─── Provided text

Fun_People Archive
2 Dec
AOL Mind Police Running Scared (and Sloppy)

Date: Sat, 2 Dec 95 01:23:52 -0800
From: Peter Langston <psl>
To: Fun_People
Subject: AOL Mind Police Running Scared (and Sloppy)

Forwarded-by: (Keith Bostic)
Forwarded-by: Chuck Yerkes <>
From: David HM Spector <>


Didn't we get over this kind of thing as a culture sometime after Queen
Victoria died..?  I wonder what they do in the "recipes" chat room on AOL
-- Perhaps "Grilled Chicken Hooters with shitakke mushrooms & curry sauce?"
Anyone for "Sliced Turkey Jugs with noodle stuffing?"


AOL alters rules, allows `breast'


Boston Globe

In an effort to clean up cyberspace, the nation's largest computer on-line
service last week declared the word ``breast'' taboo -- thereby making it
impossible for breast cancer patients to contact one another for information
and support.

An America Online spokeswoman said Thursday the action had been ``an error''
and promised to correct the problem within 24 hours and provide affected
subscribers with five free hours of on-line time. The company's action came
after several days of irate on-line protests by outraged breast cancer
patients about the company's decision to put ``breast'' on its list of
``vulgar'' words.

──────

[Work instruction 1] Copy the AOL posting from "Boston Globe" up to and including "and support.".
[Work instruction 2]
Answer these questions from the AOL posting.
(a) Which newspaper is named as the source of the report?
(b) Within how many hours did the spokeswoman promise to correct the problem?
(c) What did she promise affected subscribers?
[Work instruction 3]
Decide whether each statement agrees with the AOL posting, and answer yes or no.
(a) The on-line protests went on for several days.
(b) The word was declared taboo last week.
(c) The action made it easier for breast cancer patients to contact one another.
Answer using only the AOL posting.

─── Information given

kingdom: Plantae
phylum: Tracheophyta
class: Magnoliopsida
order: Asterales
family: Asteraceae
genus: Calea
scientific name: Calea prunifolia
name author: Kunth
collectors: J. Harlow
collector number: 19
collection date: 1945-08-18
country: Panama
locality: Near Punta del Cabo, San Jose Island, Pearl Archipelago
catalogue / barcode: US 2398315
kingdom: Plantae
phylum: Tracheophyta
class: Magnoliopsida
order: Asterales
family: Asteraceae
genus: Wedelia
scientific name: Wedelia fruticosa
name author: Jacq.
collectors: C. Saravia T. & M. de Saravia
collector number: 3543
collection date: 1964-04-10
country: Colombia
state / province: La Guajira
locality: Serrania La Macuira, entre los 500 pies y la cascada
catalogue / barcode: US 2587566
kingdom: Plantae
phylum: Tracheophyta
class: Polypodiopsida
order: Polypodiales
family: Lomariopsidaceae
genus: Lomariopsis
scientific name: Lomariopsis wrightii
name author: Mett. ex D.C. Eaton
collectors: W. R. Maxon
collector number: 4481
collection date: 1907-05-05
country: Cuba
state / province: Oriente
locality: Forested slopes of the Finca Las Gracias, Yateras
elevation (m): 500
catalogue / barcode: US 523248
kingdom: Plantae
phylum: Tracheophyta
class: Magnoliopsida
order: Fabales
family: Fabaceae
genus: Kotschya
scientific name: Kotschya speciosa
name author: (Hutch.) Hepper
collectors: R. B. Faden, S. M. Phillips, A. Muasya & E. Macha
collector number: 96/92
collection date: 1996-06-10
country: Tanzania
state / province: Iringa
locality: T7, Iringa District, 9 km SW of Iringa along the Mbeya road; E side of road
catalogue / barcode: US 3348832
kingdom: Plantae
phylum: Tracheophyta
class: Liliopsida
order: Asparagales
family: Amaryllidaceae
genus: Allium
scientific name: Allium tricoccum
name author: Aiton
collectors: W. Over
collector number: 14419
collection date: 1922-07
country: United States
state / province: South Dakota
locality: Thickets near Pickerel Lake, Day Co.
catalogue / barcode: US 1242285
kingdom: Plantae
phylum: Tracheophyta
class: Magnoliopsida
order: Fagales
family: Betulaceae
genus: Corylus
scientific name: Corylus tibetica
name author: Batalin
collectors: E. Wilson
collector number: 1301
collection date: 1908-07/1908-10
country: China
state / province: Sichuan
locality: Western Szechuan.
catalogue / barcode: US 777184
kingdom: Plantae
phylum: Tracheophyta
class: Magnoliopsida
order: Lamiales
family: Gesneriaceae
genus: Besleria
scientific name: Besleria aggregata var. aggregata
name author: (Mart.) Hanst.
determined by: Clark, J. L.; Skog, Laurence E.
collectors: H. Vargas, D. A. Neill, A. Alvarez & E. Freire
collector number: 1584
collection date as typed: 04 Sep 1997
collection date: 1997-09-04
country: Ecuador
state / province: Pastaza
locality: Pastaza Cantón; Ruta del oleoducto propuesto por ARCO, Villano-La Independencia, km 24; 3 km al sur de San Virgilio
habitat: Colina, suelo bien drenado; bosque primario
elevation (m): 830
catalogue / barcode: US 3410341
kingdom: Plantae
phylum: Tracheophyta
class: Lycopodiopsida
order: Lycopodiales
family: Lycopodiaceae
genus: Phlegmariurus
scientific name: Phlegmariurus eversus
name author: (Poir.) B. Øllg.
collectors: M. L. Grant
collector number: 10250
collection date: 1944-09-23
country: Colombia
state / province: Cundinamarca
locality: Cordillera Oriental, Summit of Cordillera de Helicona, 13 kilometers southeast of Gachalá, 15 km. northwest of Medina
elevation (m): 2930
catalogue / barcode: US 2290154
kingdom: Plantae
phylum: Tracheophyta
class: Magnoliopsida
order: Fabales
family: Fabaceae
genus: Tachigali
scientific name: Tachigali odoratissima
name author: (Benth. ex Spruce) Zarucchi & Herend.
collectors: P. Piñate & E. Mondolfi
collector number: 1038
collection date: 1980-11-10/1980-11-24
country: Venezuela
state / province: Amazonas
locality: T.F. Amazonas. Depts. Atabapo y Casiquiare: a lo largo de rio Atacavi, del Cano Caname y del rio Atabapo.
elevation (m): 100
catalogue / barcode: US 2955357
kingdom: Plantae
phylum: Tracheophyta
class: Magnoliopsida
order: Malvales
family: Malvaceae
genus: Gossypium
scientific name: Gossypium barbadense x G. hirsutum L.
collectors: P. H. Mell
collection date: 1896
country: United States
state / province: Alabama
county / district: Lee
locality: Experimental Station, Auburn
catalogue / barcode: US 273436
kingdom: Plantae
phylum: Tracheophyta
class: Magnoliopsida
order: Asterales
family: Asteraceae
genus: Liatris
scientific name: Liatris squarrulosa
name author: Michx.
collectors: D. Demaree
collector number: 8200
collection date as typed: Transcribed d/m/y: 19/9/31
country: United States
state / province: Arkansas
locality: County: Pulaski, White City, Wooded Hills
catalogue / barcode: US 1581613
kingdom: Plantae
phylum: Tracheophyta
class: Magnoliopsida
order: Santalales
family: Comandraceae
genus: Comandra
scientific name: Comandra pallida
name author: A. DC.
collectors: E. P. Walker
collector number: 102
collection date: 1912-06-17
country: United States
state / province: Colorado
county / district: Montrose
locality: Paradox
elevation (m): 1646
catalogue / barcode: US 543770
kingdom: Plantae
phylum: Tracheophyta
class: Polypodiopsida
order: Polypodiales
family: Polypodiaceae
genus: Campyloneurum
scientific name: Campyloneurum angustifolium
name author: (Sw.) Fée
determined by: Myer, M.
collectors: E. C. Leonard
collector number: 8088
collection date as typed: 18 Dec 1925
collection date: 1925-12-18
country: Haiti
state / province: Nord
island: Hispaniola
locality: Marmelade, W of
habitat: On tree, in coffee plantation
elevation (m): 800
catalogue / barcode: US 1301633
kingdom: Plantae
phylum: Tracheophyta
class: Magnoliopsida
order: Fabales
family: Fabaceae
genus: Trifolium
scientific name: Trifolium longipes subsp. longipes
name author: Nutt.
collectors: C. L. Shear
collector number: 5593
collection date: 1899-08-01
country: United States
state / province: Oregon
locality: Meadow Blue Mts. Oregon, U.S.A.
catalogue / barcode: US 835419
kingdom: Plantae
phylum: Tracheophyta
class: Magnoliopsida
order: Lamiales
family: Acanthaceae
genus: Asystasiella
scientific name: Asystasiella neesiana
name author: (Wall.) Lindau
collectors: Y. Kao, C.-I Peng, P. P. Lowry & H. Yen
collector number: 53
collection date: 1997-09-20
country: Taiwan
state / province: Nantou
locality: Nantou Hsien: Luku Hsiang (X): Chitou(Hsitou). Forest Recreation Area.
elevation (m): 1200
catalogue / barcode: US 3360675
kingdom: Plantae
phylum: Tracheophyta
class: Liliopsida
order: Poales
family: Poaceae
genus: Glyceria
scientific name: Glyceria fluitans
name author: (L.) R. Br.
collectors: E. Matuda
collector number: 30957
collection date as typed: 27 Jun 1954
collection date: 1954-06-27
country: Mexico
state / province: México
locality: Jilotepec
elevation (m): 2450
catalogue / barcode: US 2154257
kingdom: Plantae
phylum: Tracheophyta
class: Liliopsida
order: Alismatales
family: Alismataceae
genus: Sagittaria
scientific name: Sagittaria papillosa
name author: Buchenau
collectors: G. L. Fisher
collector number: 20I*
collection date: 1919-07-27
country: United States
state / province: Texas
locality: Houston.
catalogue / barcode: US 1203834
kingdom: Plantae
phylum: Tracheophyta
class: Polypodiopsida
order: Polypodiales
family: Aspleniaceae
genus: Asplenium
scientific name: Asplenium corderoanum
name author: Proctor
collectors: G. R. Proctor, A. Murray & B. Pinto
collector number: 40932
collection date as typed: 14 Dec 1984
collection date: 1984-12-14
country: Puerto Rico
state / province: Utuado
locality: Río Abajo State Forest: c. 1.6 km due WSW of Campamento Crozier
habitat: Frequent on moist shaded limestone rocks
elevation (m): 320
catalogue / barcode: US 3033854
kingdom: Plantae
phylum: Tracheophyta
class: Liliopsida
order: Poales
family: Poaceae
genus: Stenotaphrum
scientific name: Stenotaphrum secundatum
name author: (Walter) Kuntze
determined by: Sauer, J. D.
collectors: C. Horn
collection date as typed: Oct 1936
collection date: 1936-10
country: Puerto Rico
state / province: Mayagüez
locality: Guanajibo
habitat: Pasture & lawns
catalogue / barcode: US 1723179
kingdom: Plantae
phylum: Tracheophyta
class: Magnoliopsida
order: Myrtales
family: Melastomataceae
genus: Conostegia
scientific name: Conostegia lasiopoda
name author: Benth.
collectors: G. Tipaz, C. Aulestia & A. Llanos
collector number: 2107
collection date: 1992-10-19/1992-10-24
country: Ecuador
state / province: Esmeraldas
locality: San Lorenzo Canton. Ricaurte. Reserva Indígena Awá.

──────

[Your solution 1]
Boston Globe

In an effort to clean up cyberspace, the nation's largest computer on-line
service last week declared the word ``breast'' taboo -- thereby making it
impossible for breast cancer patients to contact one another for information
and support.

[Your solution 2]
(a) The Boston Globe.
(b) Within 24 hours.
(c) Five free hours of on-line time.

[Your solution 3]
(a) Yes: "after several days of irate on-line protests"
(b) Yes: "last week declared the word"
(c) No: "thereby making it impossible for breast cancer patients to contact one another"